:: RECORDS FOR THIS TASK

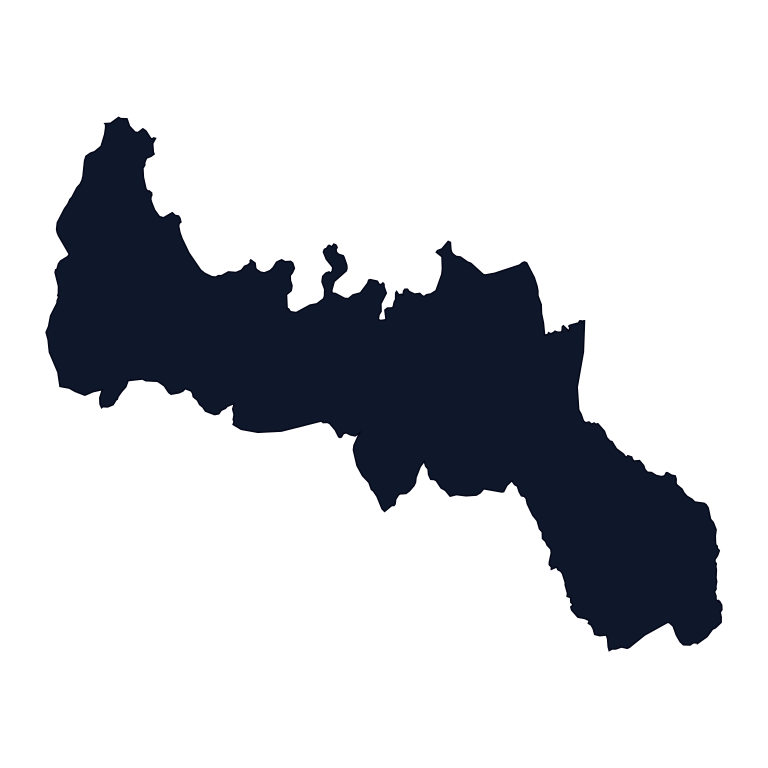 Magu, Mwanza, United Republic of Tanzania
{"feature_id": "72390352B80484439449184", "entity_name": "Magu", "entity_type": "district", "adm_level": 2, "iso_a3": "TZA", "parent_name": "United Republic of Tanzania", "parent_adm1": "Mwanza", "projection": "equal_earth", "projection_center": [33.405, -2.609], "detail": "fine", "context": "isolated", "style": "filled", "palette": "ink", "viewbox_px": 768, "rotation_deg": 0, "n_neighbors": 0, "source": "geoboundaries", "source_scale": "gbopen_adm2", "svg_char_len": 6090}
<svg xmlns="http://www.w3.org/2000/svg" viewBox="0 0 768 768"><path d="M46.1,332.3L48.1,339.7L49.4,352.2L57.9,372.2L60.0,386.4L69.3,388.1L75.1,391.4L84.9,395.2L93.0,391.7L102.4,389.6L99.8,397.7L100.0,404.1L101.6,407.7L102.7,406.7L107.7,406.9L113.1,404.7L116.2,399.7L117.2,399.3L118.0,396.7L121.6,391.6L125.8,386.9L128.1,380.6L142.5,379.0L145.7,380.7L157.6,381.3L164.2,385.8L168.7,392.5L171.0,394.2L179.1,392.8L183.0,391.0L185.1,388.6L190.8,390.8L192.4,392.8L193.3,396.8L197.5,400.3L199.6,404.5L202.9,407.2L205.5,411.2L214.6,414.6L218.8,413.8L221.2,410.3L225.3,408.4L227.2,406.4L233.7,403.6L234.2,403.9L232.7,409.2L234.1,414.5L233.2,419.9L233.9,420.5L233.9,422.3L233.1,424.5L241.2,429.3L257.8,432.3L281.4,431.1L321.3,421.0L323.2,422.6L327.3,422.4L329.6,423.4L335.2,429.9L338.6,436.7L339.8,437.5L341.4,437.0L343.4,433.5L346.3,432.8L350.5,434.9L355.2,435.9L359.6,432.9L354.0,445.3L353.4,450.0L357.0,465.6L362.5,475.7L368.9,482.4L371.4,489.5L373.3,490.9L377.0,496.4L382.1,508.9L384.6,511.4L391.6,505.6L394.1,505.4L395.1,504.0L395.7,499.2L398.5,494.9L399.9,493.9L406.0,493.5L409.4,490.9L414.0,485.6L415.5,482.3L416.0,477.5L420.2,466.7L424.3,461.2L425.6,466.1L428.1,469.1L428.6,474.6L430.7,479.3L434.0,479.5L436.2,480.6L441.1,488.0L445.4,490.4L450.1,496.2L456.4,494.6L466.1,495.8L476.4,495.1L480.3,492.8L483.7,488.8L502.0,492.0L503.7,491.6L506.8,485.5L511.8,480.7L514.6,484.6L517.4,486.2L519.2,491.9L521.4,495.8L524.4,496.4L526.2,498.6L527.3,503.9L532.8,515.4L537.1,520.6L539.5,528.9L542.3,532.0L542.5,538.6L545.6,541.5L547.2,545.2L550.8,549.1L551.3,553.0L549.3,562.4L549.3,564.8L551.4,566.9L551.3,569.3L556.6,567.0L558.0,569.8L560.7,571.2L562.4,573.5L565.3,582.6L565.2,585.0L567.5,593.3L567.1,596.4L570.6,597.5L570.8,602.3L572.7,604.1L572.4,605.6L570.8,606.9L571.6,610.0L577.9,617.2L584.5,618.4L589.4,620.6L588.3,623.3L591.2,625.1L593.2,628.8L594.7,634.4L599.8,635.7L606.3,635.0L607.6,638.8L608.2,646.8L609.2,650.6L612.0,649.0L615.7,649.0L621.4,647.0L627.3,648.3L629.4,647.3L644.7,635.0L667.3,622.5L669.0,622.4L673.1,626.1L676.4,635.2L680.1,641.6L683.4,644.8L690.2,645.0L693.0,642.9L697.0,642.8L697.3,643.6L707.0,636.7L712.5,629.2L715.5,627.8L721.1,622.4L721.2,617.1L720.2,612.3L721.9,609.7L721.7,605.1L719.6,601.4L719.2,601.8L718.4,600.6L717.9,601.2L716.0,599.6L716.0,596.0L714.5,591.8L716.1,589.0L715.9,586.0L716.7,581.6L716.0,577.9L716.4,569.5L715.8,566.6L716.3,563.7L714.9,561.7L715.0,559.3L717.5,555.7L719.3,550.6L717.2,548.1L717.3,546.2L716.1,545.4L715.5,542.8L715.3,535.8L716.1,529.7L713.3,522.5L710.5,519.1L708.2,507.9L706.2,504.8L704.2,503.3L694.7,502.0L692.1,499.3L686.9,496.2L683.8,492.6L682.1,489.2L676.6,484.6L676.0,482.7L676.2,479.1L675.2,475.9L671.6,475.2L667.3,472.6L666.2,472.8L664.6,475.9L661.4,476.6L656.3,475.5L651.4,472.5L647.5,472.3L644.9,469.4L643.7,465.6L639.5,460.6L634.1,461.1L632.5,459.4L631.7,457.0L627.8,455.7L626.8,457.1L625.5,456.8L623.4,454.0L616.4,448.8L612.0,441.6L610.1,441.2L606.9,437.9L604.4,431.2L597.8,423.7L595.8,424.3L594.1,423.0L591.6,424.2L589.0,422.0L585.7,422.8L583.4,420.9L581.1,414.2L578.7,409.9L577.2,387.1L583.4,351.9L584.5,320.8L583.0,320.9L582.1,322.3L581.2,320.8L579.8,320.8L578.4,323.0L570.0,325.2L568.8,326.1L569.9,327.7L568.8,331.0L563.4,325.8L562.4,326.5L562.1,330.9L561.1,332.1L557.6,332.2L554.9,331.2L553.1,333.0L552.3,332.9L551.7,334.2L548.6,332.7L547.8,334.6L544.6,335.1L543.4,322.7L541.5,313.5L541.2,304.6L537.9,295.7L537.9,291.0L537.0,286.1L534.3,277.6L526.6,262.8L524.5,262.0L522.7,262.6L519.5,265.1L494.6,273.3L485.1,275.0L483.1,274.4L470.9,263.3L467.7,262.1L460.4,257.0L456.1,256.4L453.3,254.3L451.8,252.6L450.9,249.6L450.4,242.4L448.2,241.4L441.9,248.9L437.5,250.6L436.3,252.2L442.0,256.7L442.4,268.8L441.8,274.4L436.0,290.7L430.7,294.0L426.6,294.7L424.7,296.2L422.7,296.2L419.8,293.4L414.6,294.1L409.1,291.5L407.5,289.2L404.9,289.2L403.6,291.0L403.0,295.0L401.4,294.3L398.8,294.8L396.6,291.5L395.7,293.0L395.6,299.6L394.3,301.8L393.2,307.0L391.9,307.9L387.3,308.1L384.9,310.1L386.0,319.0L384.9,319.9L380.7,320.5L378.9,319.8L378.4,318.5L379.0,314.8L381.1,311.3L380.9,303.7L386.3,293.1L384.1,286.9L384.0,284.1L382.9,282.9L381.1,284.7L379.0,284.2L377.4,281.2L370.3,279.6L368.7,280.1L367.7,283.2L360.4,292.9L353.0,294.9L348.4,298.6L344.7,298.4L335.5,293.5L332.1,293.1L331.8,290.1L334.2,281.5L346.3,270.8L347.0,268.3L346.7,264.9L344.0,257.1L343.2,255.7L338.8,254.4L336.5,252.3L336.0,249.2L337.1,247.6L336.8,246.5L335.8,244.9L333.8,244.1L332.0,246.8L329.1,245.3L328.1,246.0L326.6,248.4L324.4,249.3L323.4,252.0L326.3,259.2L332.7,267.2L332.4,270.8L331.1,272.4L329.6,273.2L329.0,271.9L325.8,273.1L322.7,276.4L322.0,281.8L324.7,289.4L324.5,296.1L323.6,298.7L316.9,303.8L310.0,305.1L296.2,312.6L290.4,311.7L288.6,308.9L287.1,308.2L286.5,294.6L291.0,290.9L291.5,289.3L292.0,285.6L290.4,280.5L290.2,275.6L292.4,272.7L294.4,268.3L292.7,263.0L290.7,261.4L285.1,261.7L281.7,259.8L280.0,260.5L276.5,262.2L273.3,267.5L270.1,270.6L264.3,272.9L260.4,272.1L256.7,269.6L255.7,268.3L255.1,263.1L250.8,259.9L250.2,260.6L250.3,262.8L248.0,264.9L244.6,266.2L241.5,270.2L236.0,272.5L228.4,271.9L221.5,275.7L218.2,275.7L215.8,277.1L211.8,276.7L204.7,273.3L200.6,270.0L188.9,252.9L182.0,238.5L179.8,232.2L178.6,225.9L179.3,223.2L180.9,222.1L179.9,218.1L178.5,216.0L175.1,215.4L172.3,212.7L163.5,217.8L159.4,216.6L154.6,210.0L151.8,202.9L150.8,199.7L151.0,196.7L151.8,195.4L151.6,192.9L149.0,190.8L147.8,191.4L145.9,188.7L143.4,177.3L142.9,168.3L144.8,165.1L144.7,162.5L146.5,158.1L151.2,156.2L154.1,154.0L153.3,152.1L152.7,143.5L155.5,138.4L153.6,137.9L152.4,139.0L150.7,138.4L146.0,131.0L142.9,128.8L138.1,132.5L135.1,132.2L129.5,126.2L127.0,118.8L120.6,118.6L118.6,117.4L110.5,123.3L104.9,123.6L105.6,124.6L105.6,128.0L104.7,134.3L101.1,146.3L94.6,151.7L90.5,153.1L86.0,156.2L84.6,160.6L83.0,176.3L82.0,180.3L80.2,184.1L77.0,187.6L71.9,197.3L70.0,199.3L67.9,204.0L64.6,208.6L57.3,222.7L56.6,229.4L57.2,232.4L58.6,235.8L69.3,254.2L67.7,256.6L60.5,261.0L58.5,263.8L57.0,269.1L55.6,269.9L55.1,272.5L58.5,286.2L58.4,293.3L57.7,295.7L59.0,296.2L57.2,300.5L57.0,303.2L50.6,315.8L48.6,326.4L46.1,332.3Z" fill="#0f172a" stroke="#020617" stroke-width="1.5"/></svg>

::::
:: RECORDS FOR THIS TASK

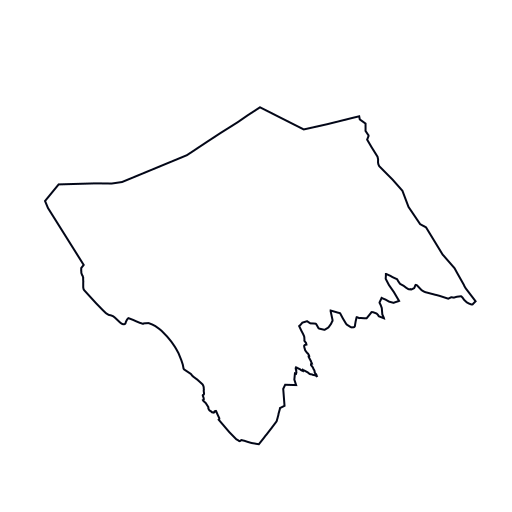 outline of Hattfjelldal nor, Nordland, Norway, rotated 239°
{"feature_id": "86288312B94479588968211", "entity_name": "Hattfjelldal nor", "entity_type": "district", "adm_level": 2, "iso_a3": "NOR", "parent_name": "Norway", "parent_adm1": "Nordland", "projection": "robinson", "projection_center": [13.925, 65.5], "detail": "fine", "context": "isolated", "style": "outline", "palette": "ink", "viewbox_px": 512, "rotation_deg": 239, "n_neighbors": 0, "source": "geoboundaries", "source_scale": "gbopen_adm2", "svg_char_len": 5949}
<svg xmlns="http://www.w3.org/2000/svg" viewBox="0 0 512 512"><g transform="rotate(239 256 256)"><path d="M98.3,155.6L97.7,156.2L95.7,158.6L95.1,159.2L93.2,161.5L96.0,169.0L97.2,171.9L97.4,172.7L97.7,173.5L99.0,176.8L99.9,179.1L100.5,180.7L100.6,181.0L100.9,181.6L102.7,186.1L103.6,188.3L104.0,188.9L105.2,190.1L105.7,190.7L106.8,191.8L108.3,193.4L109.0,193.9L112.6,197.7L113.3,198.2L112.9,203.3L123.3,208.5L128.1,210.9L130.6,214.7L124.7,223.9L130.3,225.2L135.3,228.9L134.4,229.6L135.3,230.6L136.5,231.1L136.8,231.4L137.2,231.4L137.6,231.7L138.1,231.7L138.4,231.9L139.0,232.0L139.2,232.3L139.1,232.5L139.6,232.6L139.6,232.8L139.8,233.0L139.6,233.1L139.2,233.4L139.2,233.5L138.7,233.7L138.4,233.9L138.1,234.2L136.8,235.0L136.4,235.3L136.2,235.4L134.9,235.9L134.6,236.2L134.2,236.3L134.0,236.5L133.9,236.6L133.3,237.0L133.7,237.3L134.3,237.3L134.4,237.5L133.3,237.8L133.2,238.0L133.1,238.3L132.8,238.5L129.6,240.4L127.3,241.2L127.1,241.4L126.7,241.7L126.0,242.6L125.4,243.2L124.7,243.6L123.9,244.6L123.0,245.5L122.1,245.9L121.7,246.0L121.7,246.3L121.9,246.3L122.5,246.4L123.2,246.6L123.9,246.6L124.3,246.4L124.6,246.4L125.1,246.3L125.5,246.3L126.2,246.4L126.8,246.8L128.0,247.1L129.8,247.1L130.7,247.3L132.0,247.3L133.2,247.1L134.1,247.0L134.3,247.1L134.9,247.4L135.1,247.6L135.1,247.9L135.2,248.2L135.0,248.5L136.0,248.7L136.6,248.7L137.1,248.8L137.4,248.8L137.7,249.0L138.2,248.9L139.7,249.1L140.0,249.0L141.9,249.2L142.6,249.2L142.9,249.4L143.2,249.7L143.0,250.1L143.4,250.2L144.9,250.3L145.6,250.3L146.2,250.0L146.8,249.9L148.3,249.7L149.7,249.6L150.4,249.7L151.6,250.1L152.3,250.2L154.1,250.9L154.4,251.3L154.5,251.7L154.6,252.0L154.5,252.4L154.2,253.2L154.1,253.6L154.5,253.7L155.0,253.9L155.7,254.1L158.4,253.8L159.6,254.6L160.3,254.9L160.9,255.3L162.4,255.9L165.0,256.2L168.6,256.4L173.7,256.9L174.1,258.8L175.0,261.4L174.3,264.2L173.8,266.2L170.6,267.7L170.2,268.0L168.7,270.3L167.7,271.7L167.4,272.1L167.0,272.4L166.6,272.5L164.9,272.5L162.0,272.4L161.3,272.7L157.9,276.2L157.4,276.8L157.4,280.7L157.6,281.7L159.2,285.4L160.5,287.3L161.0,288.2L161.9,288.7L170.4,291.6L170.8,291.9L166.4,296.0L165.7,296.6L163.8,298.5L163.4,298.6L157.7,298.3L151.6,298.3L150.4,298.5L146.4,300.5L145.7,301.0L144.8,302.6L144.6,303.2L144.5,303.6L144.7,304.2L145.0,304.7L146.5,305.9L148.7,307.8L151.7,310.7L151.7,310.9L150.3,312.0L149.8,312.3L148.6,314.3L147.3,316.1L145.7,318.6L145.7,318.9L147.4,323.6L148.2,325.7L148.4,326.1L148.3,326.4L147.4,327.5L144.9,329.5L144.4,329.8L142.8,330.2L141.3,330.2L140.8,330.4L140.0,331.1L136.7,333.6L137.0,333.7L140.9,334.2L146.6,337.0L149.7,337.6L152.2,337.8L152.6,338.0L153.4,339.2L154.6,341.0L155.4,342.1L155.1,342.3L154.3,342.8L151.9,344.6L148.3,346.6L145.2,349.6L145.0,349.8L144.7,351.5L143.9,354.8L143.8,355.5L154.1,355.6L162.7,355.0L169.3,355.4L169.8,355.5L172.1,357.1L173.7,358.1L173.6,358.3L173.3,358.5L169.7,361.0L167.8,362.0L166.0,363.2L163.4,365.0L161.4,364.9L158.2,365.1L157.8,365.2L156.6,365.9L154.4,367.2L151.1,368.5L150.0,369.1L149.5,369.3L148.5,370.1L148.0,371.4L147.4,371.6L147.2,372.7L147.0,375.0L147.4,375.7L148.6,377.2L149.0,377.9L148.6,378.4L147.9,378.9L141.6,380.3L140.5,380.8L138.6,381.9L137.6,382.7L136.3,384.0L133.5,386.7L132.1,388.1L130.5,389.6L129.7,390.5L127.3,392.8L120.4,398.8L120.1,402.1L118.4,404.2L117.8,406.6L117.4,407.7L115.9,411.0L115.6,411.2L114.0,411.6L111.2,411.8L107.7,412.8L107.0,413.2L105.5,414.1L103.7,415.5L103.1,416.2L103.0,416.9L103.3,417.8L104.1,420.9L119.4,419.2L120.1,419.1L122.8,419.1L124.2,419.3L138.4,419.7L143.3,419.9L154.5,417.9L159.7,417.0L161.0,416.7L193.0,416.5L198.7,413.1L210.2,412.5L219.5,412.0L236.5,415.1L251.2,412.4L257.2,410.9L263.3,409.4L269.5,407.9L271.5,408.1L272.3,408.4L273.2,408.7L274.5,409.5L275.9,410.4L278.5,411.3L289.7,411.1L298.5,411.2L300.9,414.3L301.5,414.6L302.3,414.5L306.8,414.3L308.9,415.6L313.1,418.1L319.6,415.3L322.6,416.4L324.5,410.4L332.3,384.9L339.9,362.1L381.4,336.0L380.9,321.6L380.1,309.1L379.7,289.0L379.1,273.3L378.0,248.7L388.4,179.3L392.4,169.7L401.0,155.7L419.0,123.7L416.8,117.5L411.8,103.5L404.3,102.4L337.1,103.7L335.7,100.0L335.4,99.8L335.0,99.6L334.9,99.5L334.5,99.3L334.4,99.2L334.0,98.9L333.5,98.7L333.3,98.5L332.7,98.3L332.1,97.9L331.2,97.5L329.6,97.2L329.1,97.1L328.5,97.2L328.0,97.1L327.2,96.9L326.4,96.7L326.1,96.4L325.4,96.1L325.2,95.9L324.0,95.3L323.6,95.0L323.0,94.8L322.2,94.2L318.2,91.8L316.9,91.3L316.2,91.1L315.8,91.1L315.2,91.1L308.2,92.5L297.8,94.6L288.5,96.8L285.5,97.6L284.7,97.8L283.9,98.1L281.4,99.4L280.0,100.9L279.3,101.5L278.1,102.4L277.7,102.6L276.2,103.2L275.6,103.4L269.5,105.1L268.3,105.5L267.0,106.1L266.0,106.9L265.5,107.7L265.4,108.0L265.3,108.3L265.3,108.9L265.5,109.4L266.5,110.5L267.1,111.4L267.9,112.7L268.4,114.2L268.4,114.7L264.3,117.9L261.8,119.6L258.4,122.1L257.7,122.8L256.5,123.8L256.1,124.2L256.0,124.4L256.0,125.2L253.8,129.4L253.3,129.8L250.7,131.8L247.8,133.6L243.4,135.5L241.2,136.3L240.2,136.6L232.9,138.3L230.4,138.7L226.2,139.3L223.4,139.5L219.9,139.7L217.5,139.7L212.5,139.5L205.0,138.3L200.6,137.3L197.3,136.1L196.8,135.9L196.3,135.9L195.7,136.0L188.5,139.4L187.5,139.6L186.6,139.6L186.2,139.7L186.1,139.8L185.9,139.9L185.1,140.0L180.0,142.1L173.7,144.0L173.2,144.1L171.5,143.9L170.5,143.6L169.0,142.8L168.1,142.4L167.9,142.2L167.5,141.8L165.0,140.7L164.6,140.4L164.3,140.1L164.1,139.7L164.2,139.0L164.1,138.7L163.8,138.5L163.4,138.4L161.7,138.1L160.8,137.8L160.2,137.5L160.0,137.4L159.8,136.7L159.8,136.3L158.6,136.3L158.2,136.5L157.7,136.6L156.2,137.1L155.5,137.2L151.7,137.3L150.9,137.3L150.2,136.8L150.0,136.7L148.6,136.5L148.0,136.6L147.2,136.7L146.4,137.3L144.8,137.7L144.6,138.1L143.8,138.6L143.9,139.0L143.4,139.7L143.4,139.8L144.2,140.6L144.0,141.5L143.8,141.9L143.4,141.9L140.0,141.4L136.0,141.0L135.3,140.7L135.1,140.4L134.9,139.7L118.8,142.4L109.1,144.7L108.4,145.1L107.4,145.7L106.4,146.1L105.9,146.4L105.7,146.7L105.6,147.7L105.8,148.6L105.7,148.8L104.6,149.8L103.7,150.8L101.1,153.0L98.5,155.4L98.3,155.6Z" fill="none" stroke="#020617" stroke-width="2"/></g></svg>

::::

DO THIS:
Return every line of the items above that contains the string "palette".

TASK RESPONSE:
{"feature_id": "72390352B80484439449184", "entity_name": "Magu", "entity_type": "district", "adm_level": 2, "iso_a3": "TZA", "parent_name": "United Republic of Tanzania", "parent_adm1": "Mwanza", "projection": "equal_earth", "projection_center": [33.405, -2.609], "detail": "fine", "context": "isolated", "style": "filled", "palette": "ink", "viewbox_px": 768, "rotation_deg": 0, "n_neighbors": 0, "source": "geoboundaries", "source_scale": "gbopen_adm2", "svg_char_len": 6090}
{"feature_id": "86288312B94479588968211", "entity_name": "Hattfjelldal nor", "entity_type": "district", "adm_level": 2, "iso_a3": "NOR", "parent_name": "Norway", "parent_adm1": "Nordland", "projection": "robinson", "projection_center": [13.925, 65.5], "detail": "fine", "context": "isolated", "style": "outline", "palette": "ink", "viewbox_px": 512, "rotation_deg": 239, "n_neighbors": 0, "source": "geoboundaries", "source_scale": "gbopen_adm2", "svg_char_len": 5949}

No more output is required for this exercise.